- **Task prompt**
When copying the records below, omit any image and print everything else exactly.

### Material shown ###

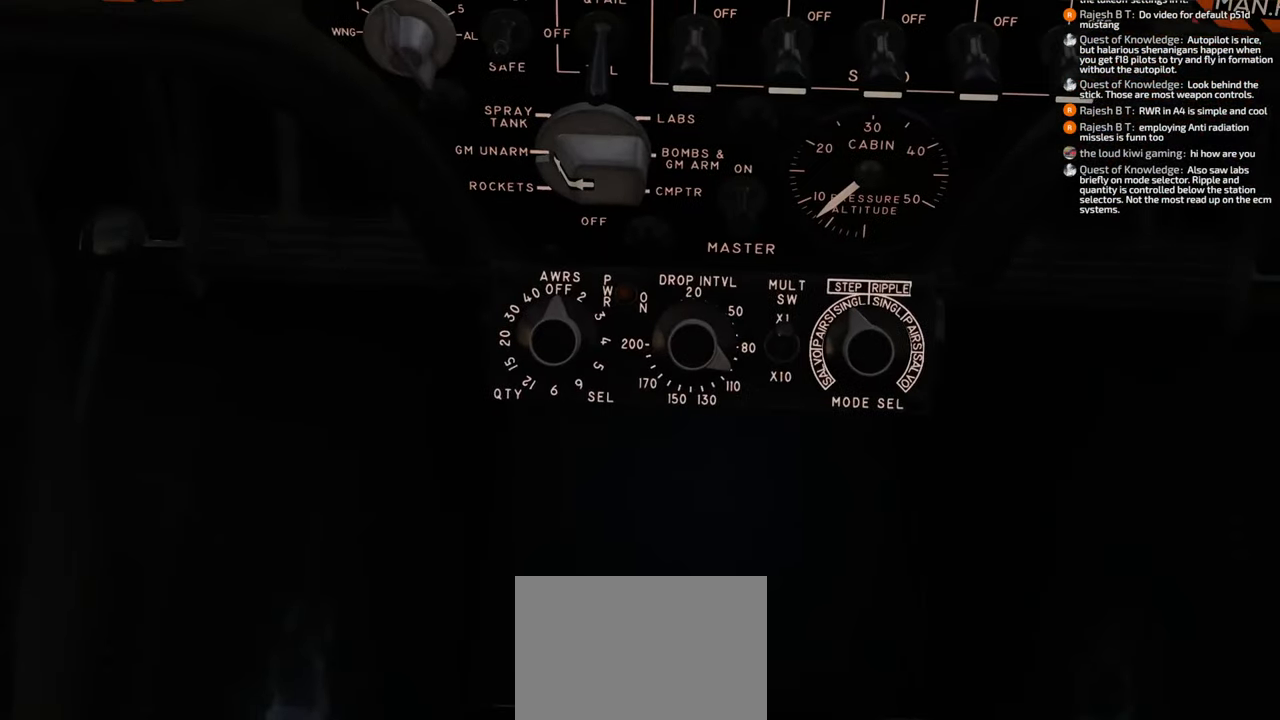
{"buttons": [], "left_stick": "center", "right_stick": "center", "events": [[67, "L1", "up"], [167, "R2", "up"]]}
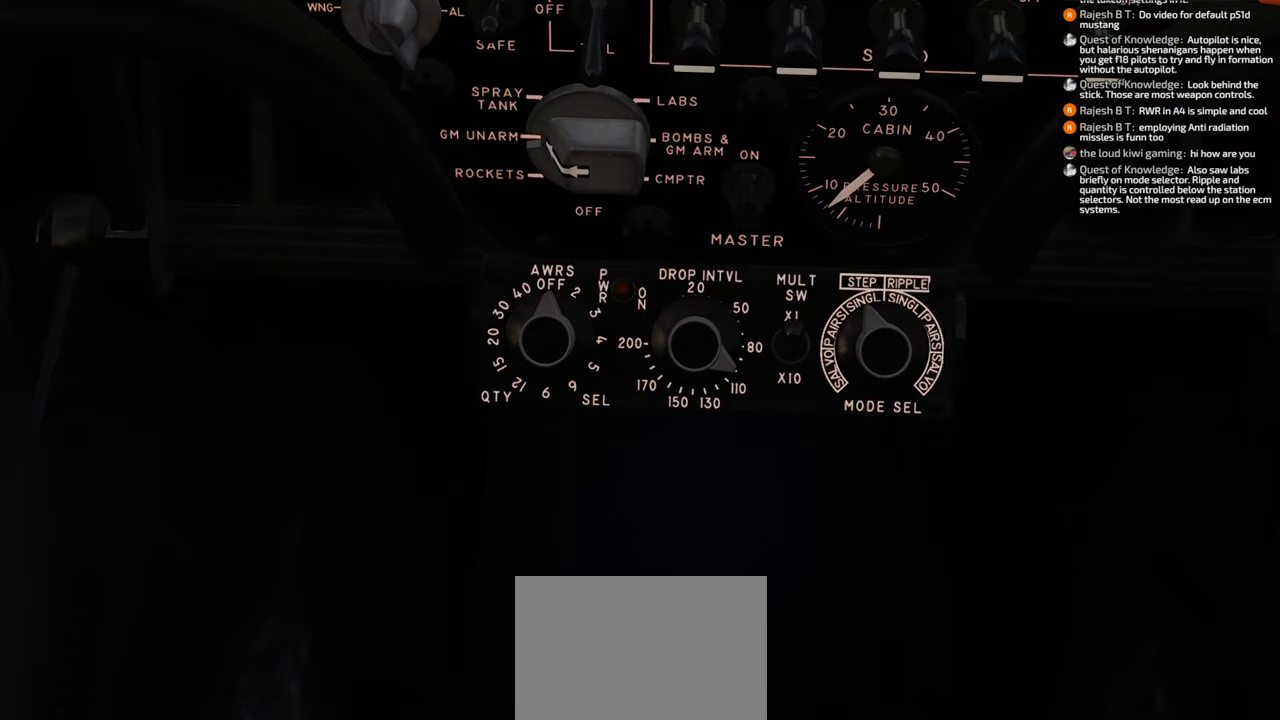
{"buttons": [], "left_stick": "center", "right_stick": "center", "events": []}
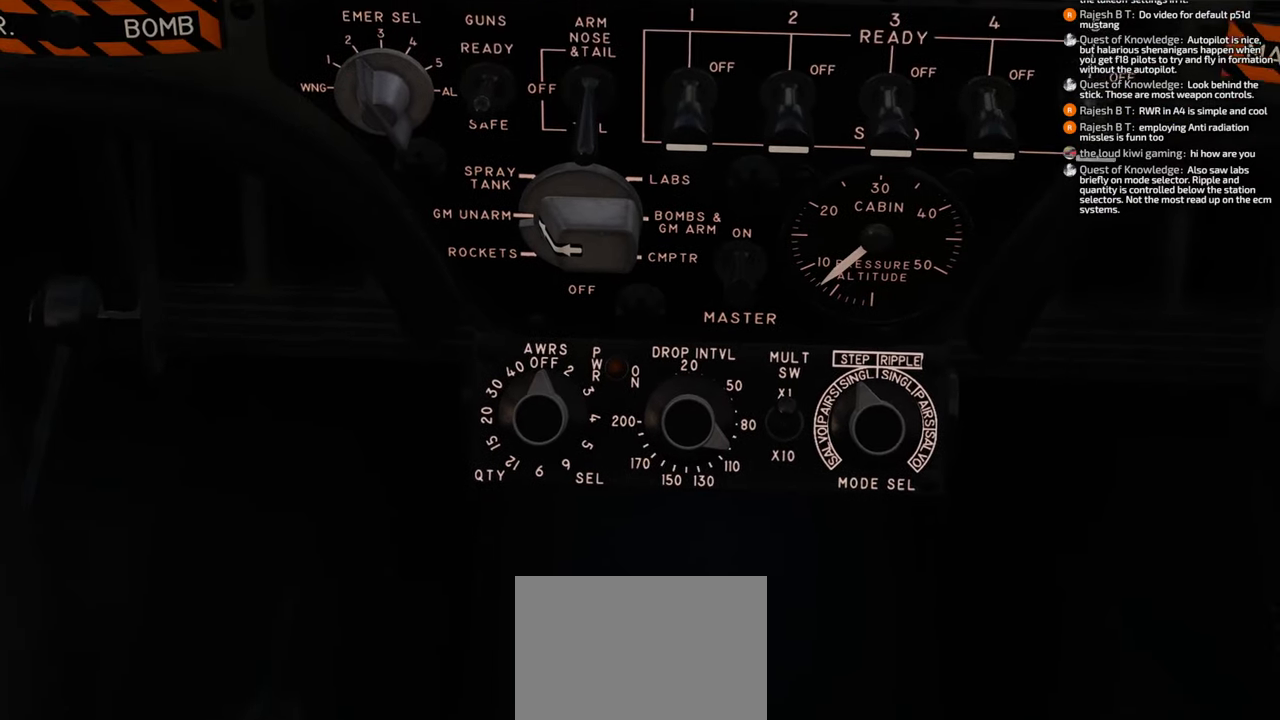
{"buttons": [], "left_stick": "center", "right_stick": "center", "events": []}
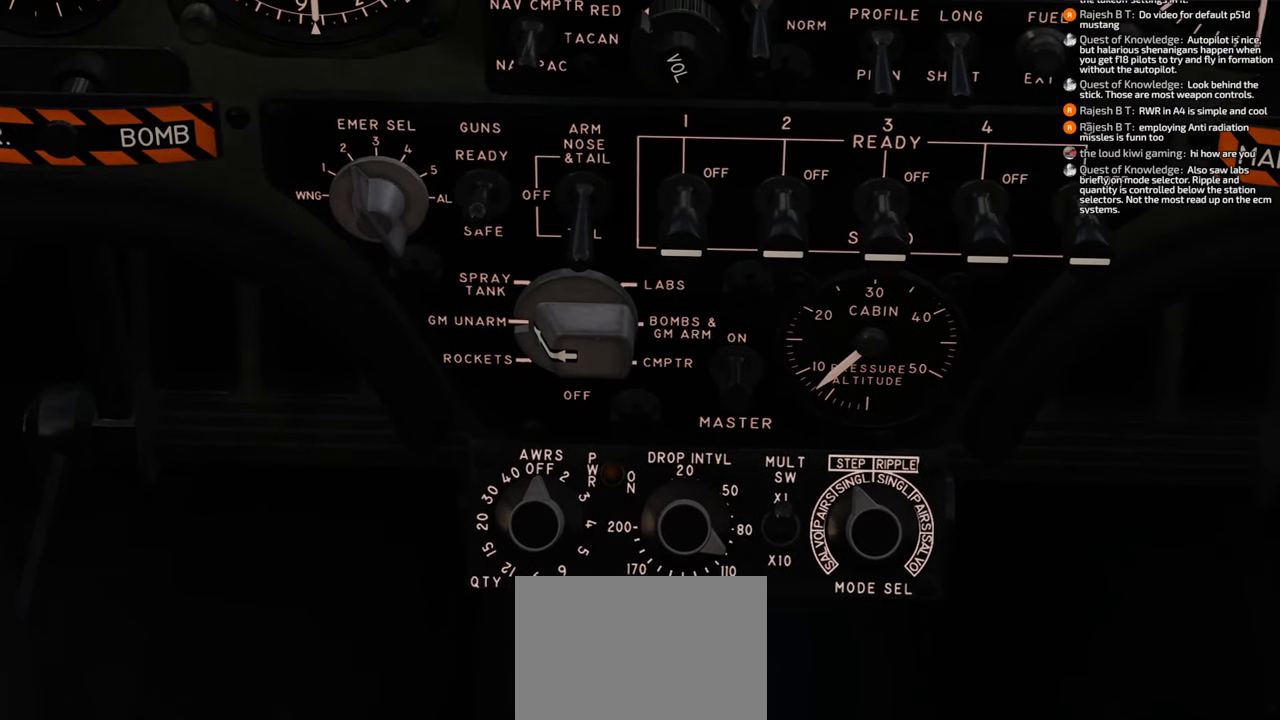
{"buttons": [], "left_stick": "center", "right_stick": "center", "events": []}
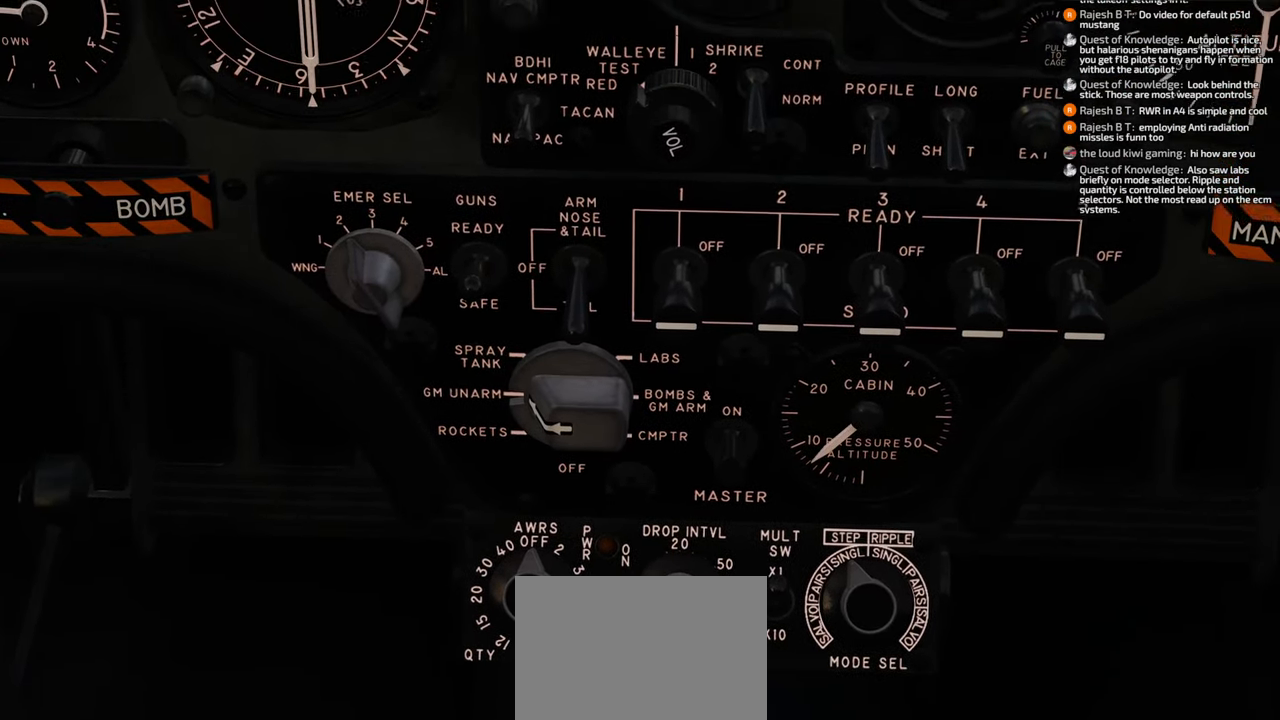
{"buttons": [], "left_stick": "center", "right_stick": "center", "events": [[167, "right_stick", "up"], [433, "right_stick", "center"]]}
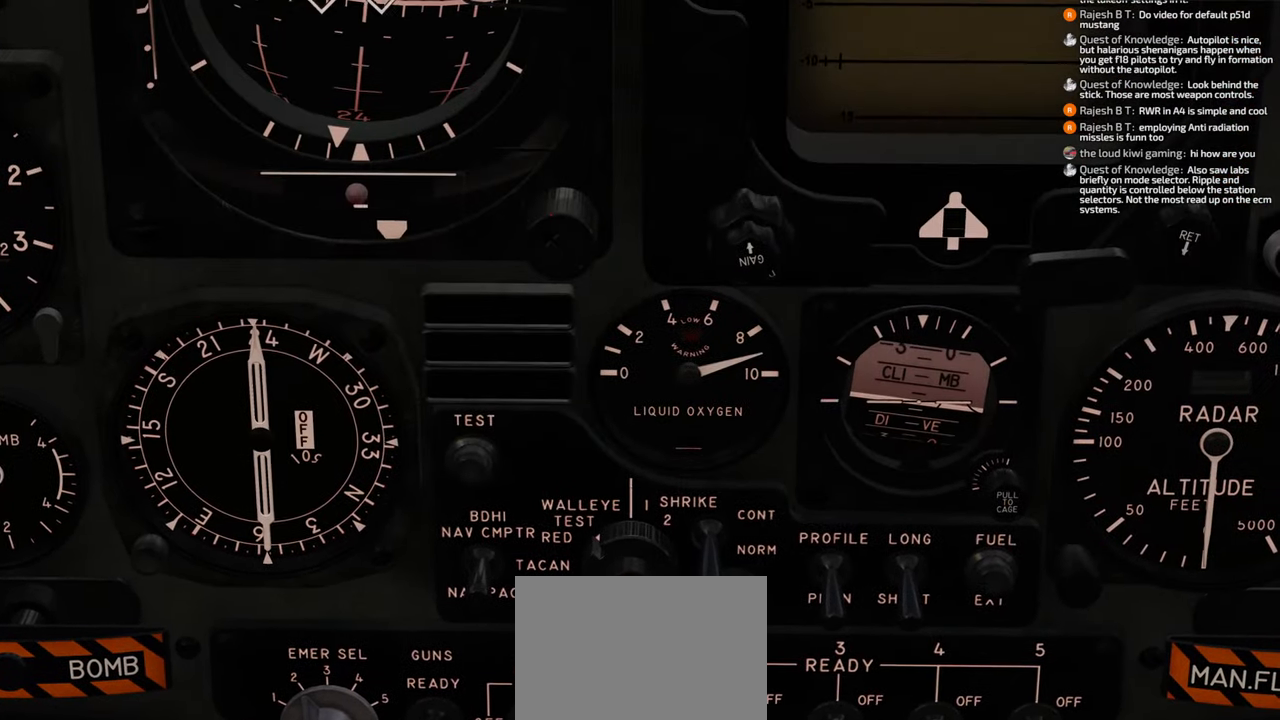
{"buttons": [], "left_stick": "center", "right_stick": "center", "events": []}
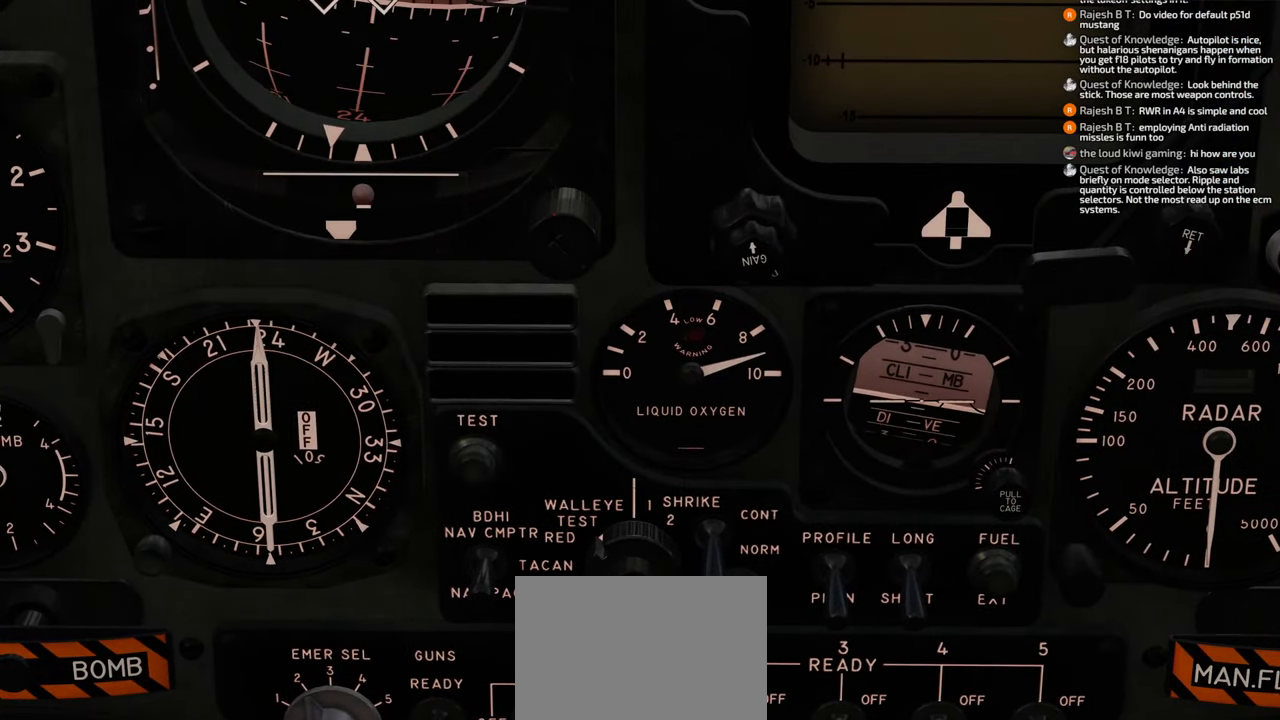
{"buttons": [], "left_stick": "center", "right_stick": "center", "events": [[267, "right_stick", "right"], [500, "right_stick", "center"]]}
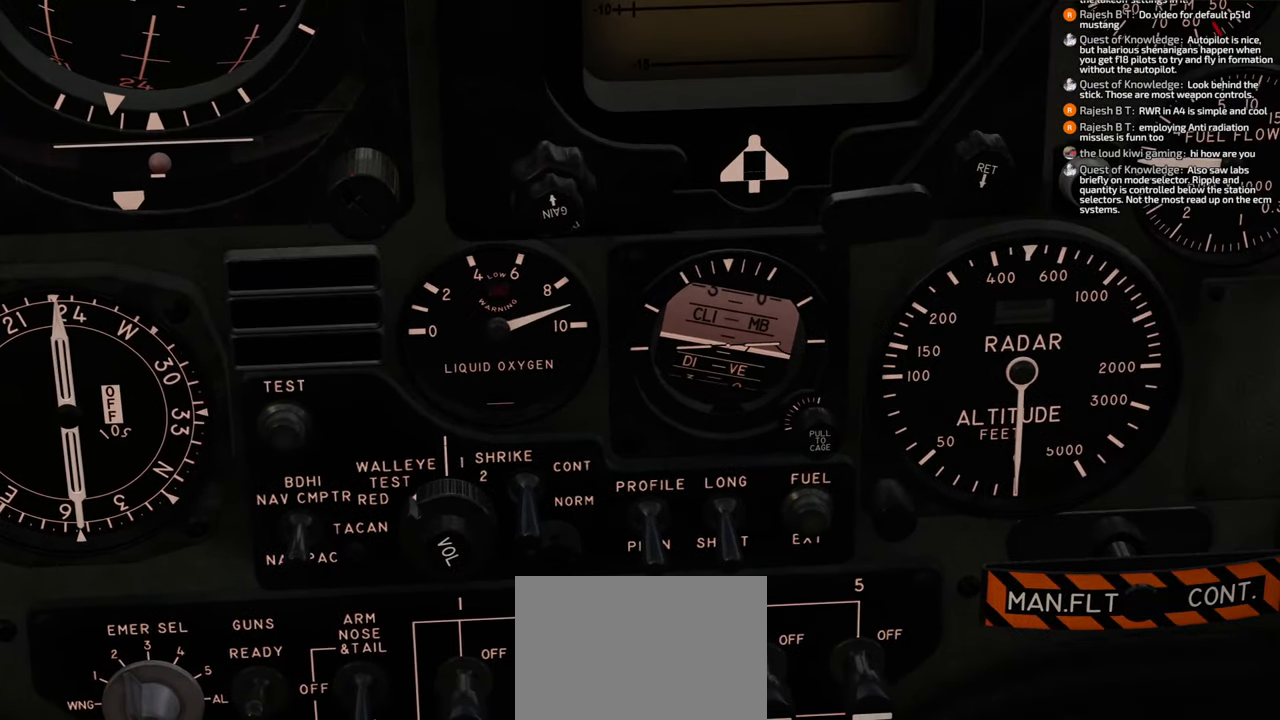
{"buttons": [], "left_stick": "center", "right_stick": "center", "events": []}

###

- **Written solution**
{"buttons": [], "left_stick": "center", "right_stick": "center", "events": [[67, "L1", "up"], [167, "R2", "up"]]}
{"buttons": [], "left_stick": "center", "right_stick": "center", "events": []}
{"buttons": [], "left_stick": "center", "right_stick": "center", "events": []}
{"buttons": [], "left_stick": "center", "right_stick": "center", "events": []}
{"buttons": [], "left_stick": "center", "right_stick": "center", "events": [[167, "right_stick", "up"], [433, "right_stick", "center"]]}
{"buttons": [], "left_stick": "center", "right_stick": "center", "events": []}
{"buttons": [], "left_stick": "center", "right_stick": "center", "events": [[267, "right_stick", "right"], [500, "right_stick", "center"]]}
{"buttons": [], "left_stick": "center", "right_stick": "center", "events": []}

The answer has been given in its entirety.